• [Data to process]:
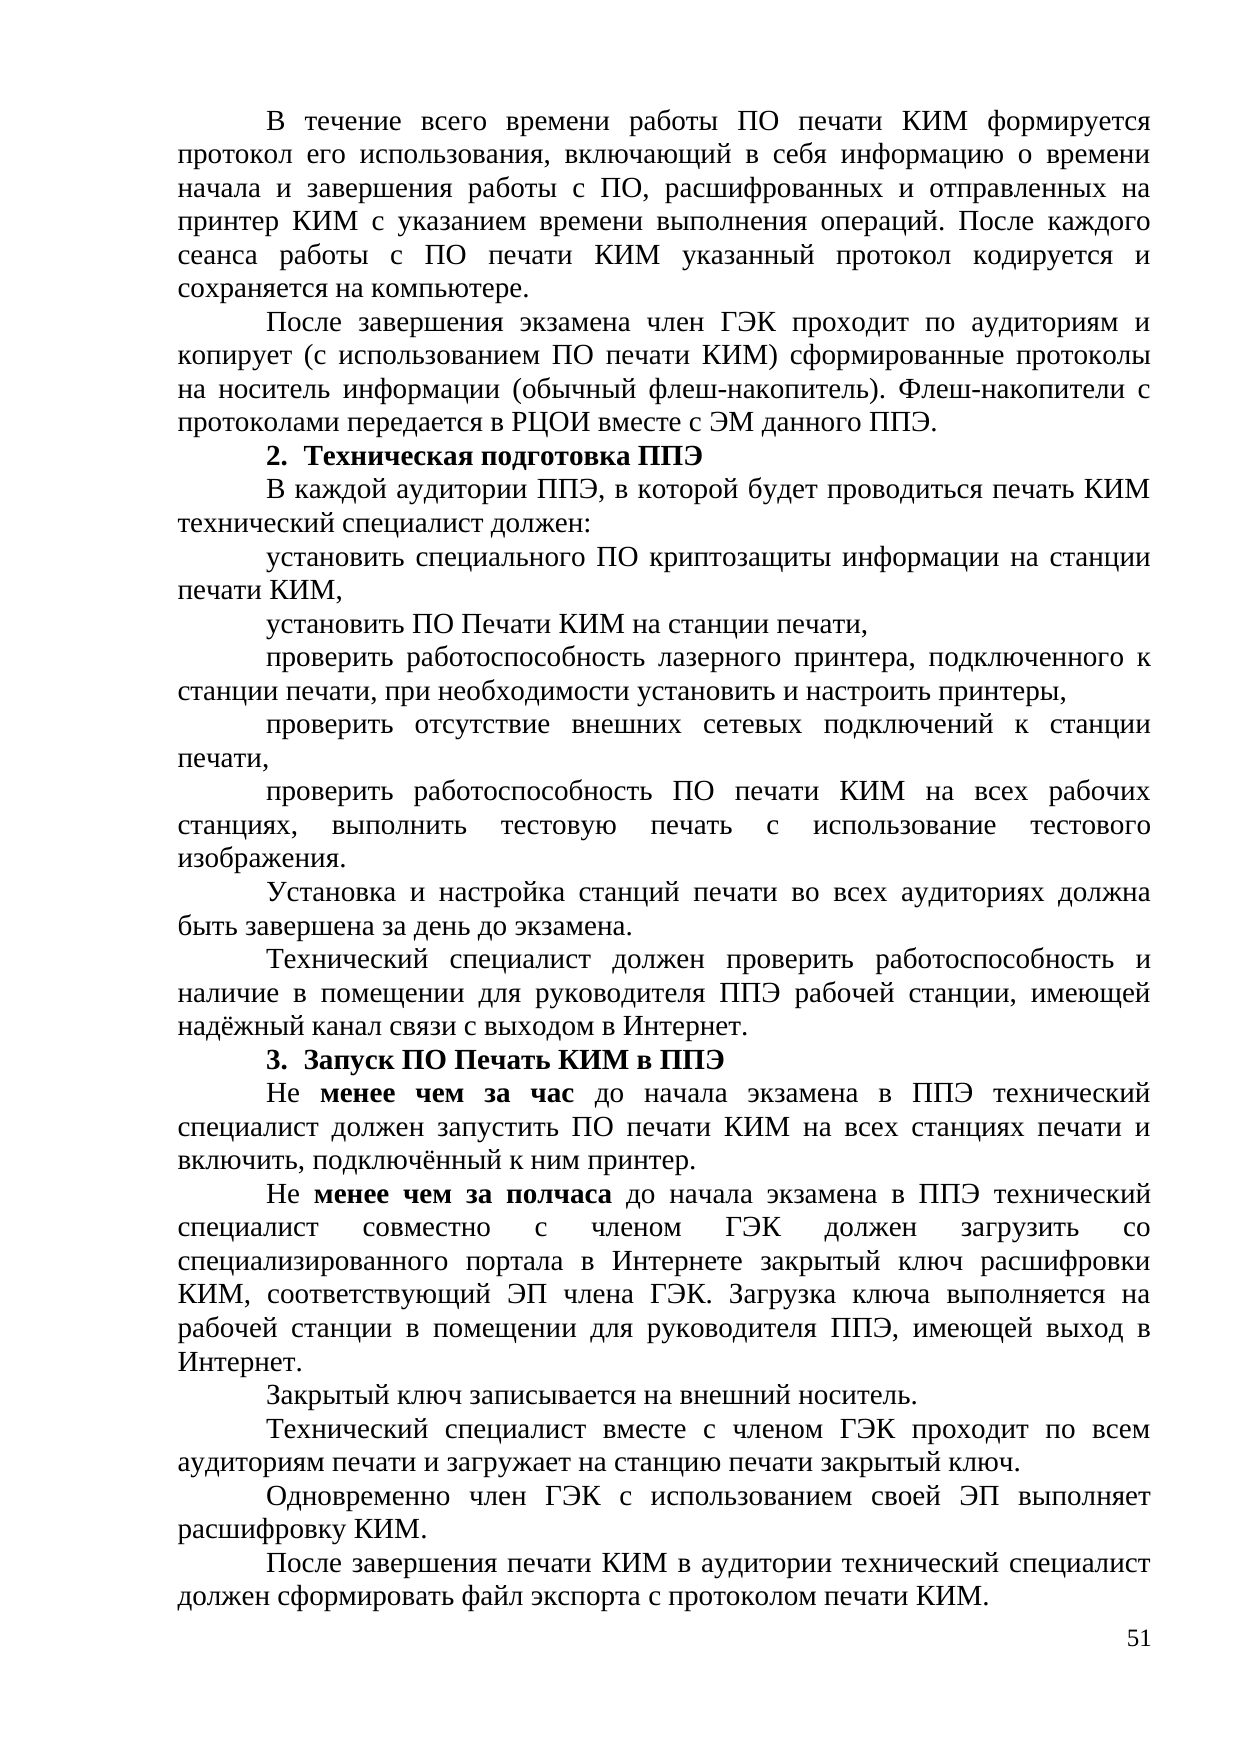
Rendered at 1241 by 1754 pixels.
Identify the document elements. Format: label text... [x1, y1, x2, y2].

list Техническая подготовка ППЭ [266, 438, 1152, 472]
text После завершения экзамена член ГЭК проходит по аудиториям и копирует (с использованием ПО печати КИМ) сформированные протоколы на носитель информации (обычный флеш-накопитель). Флеш-накопители с протоколами передается в РЦОИ вместе с ЭМ данного ППЭ. [177, 304, 1152, 438]
text проверить работоспособность лазерного принтера, подключенного к станции печати, при необходимости установить и настроить принтеры, [177, 639, 1152, 706]
text установить ПО Печати КИМ на станции печати, [177, 606, 1152, 639]
text В течение всего времени работы ПО печати КИМ формируется протокол его использования, включающий в себя информацию о времени начала и завершения работы с ПО, расшифрованных и отправленных на принтер КИМ с указанием времени выполнения операций. После каждого сеанса работы с ПО печати КИМ указанный протокол кодируется и сохраняется на компьютере. [177, 103, 1152, 304]
text Технический специалист должен проверить работоспособность и наличие в помещении для руководителя ППЭ рабочей станции, имеющей надёжный канал связи с выходом в Интернет. [177, 941, 1152, 1042]
text Не менее чем за час до начала экзамена в ППЭ технический специалист должен запустить ПО печати КИМ на всех станциях печати и включить, подключённый к ним принтер. [177, 1075, 1152, 1176]
text Закрытый ключ записывается на внешний носитель. [177, 1377, 1152, 1411]
text Не менее чем за полчаса до начала экзамена в ППЭ технический специалист совместно с членом ГЭК должен загрузить со специализированного портала в Интернете закрытый ключ расшифровки КИМ, соответствующий ЭП члена ГЭК. Загрузка ключа выполняется на рабочей станции в помещении для руководителя ППЭ, имеющей выход в Интернет. [177, 1176, 1152, 1377]
text установить специального ПО криптозащиты информации на станции печати КИМ, [177, 539, 1152, 606]
list Запуск ПО Печать КИМ в ППЭ [266, 1042, 1152, 1075]
text Установка и настройка станций печати во всех аудиториях должна быть завершена за день до экзамена. [177, 874, 1152, 941]
text проверить отсутствие внешних сетевых подключений к станции печати, [177, 706, 1152, 773]
text В каждой аудитории ППЭ, в которой будет проводиться печать КИМ технический специалист должен: [177, 472, 1152, 539]
text Одновременно член ГЭК с использованием своей ЭП выполняет расшифровку КИМ. [177, 1478, 1152, 1545]
text проверить работоспособность ПО печати КИМ на всех рабочих станциях, выполнить тестовую печать с использование тестового изображения. [177, 773, 1152, 874]
text Технический специалист вместе с членом ГЭК проходит по всем аудиториям печати и загружает на станцию печати закрытый ключ. [177, 1411, 1152, 1478]
text После завершения печати КИМ в аудитории технический специалист должен сформировать файл экспорта с протоколом печати КИМ. [177, 1545, 1152, 1612]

• [Your instructions]: State how many lines of the entries above include the word "имеющей", offering no text other than the number.

• [Solution to the exercise]: 2